• THE PROBLEM:
Extract the lines of text from every one of the rows below and reproduce them word for word, keeping the original spelling and line order.

• Dataset excerpts:
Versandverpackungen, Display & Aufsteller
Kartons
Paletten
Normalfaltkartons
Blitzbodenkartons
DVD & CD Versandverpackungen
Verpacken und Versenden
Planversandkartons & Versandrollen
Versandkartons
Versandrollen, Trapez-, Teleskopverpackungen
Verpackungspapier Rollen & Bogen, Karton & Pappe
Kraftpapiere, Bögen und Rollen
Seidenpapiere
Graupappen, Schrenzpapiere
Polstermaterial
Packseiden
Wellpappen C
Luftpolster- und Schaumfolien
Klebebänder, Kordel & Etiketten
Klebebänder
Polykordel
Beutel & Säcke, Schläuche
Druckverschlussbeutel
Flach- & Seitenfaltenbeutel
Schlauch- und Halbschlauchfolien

• RESPONSE AREA:
Versandverpackungen, Display & Aufsteller
Kartons
Paletten
Normalfaltkartons
Blitzbodenkartons
DVD & CD Versandverpackungen
Verpacken und Versenden
Planversandkartons & Versandrollen
Versandkartons
Versandrollen, Trapez-, Teleskopverpackungen
Verpackungspapier Rollen & Bogen, Karton & Pappe
Kraftpapiere, Bögen und Rollen
Seidenpapiere
Graupappen, Schrenzpapiere
Polstermaterial
Packseiden
Wellpappen C
Luftpolster- und Schaumfolien
Klebebänder, Kordel & Etiketten
Klebebänder
Polykordel
Beutel & Säcke, Schläuche
Druckverschlussbeutel
Flach- & Seitenfaltenbeutel
Schlauch- und Halbschlauchfolien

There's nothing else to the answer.